Djemaa el-Fnaa, la celebre “Piazza del Nulla”, è riconosciuta da tutti i viaggiatori come una delle più particolari al mondo. Crocevia della cultura berbera e di quella araba, unisce in sé i figli del deserto e dell’Africa nera. Così ho letto sui libri prima di partire. Cerco con gli occhi i cantastorie, i venditori di acqua, i musicisti, i giocolieri. Voglio vedere gli acrobati, le cartomanti, gli illusionisti. Personaggi sapientemente descritti nelle cronache antiche dei viaggiatori di un tempo che l’hanno visitata.
Ma niente di tutto questo si mostra ai miei occhi curiosi. Lo spazio racchiuso tra le mille lusinghe dei millenni, ha un aspetto trasandato e frenetico. È solo una grande spianata dove ogni giorno, dall’alba alla sera, va in scena la più ingenua commedia della vita. Gremita di venditori e turisti che affollano i cyber caffè e scattano foto con i loro cellulari, ha un tempo scandito più dal ritmo occidentale che dalla calma e pacata vita araba.

Da lontano, da qualche angolo nascosto alla vista, mi giunge la musica ipnotica degli incantatori di serpenti.
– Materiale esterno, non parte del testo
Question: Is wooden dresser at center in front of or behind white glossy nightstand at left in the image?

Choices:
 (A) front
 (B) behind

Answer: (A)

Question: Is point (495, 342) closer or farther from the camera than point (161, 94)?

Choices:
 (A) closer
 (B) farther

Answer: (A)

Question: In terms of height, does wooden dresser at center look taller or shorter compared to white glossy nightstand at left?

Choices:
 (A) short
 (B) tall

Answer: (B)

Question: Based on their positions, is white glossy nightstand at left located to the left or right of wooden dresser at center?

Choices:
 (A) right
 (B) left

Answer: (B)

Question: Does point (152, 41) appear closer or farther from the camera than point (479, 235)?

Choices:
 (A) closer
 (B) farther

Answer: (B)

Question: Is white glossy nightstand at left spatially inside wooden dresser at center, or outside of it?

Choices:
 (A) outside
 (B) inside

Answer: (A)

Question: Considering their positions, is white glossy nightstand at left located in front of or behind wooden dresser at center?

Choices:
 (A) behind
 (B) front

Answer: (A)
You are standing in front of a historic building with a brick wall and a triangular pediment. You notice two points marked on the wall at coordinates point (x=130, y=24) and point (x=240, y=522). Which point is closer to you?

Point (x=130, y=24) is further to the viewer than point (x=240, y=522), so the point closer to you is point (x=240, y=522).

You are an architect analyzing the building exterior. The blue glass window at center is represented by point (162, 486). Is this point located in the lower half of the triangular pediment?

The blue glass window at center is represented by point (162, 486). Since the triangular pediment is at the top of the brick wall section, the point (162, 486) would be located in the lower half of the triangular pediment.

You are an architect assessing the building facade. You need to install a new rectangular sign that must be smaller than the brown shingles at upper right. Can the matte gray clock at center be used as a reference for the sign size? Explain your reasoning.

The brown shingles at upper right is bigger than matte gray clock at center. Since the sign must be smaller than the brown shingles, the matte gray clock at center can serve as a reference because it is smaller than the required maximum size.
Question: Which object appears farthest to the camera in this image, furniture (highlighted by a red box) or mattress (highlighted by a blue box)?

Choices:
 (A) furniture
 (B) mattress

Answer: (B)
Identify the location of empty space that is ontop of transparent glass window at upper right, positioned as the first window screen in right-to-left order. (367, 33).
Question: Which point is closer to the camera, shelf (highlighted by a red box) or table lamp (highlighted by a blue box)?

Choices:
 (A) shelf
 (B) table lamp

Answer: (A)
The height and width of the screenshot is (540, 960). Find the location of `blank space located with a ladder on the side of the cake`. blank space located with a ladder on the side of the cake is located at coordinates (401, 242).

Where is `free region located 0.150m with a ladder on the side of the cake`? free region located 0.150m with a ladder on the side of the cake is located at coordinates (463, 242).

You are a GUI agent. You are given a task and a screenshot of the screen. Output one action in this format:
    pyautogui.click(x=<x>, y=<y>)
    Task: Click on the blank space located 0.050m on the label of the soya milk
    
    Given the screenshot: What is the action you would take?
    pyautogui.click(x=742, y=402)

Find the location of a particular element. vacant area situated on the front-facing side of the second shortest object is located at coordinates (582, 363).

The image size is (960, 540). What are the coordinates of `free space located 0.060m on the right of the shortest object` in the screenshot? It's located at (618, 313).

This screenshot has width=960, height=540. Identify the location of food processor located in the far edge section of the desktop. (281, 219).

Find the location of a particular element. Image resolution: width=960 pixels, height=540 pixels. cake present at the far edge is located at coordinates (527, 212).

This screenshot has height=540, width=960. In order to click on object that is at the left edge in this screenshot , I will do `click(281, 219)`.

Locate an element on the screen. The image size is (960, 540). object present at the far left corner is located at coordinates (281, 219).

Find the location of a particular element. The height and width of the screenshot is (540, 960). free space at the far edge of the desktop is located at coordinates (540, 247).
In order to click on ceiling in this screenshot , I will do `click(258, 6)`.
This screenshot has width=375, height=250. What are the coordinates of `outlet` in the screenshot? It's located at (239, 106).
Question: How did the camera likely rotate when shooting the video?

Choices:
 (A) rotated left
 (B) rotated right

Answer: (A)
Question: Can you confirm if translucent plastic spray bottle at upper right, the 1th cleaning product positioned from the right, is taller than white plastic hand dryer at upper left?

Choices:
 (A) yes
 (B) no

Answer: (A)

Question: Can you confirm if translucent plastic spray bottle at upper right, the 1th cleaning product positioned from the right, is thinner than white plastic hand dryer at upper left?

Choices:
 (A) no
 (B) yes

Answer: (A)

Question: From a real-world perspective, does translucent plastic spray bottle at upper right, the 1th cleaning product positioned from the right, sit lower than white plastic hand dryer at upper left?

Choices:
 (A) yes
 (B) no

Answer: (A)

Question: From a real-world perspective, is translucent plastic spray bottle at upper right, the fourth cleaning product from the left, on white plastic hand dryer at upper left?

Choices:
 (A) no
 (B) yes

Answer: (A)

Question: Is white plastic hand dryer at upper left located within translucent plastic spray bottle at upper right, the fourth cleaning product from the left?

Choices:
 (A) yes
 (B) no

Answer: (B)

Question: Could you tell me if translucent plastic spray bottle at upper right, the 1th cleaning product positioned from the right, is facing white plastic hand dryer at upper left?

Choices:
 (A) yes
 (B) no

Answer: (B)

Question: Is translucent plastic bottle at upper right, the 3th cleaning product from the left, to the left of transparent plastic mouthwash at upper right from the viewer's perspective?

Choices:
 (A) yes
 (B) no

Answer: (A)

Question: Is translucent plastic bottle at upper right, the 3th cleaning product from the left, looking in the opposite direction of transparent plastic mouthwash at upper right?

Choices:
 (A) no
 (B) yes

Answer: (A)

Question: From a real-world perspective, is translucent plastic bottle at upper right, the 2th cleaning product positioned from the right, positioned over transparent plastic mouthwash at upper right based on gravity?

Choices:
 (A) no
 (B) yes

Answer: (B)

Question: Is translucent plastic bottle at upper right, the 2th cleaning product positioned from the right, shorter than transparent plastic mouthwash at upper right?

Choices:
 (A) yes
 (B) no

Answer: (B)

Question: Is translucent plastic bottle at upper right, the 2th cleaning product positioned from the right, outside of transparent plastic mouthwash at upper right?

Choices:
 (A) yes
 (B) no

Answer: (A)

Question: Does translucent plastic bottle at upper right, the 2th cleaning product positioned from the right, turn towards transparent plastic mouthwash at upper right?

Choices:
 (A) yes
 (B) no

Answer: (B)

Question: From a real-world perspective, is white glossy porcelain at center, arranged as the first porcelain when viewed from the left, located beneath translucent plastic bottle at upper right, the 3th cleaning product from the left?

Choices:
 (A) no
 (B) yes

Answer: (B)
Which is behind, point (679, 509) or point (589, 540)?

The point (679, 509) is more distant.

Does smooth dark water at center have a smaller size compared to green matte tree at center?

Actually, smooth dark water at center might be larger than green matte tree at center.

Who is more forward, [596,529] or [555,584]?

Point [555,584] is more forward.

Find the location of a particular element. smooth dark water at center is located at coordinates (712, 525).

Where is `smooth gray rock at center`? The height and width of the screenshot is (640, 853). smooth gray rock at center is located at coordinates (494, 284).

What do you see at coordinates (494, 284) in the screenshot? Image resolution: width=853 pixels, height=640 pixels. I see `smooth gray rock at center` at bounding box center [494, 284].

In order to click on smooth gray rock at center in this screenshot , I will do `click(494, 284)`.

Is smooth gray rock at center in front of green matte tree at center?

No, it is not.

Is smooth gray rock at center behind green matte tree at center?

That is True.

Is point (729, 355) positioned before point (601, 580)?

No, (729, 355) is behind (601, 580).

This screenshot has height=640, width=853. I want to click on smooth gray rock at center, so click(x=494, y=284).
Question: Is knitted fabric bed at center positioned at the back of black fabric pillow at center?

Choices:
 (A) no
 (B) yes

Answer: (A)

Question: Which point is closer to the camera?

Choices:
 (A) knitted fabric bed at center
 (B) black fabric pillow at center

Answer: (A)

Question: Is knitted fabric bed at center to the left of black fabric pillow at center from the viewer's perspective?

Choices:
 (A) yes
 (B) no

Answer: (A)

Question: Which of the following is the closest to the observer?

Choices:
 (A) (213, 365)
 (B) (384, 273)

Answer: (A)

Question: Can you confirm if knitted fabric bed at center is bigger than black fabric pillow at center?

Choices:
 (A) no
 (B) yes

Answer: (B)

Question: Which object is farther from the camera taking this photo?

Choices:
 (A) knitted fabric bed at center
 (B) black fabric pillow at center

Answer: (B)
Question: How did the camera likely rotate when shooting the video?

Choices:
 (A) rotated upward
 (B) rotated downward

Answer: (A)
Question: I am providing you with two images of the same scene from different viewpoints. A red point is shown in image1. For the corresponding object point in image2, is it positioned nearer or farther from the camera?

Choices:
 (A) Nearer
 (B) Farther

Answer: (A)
Il magico suono del flauto ghaytah, un oboe berbero, e il rullio dei tamburelli. Mi dirigo verso quel suono sperando di trovare qualcosa che non mi irriti o mi deluda. Ma trovo solo un gruppetto sparuto di uomini. Seduti sul tappeto logoro, aperto sull’asfalto ancora caldo del giorno, soffiano stridule melodie sul muso di due serpentelli neri posti in una cesta di vimini. Ma i due piccoli rettili non ne vogliono sapere di contorcersi o restare immobili al suono della musica. Se ne stanno tranquillamente acciambellati con la testa ritta nell’aria. Con una dignità che lungi dall’essere sembianza di incantamento è piuttosto una rassegnata consapevolezza di perdita di tempo. Come se avessero scelto loro di essere lì, per non amareggiare i loro padroni che tanto si affannano a catturare l’attenzione sempre più sbiadita di distratti turisti. La musica a tratti si interrompe per poi riprendere tra una chiacchiera e l’altra degli uomini. Si scambiano qualche battuta o semplicemente se ne stanno lì, in silenzio, come sconfitti dalla grande falcata del progresso che ha ammutolito il vero canto e la poesia di un popolo millenario.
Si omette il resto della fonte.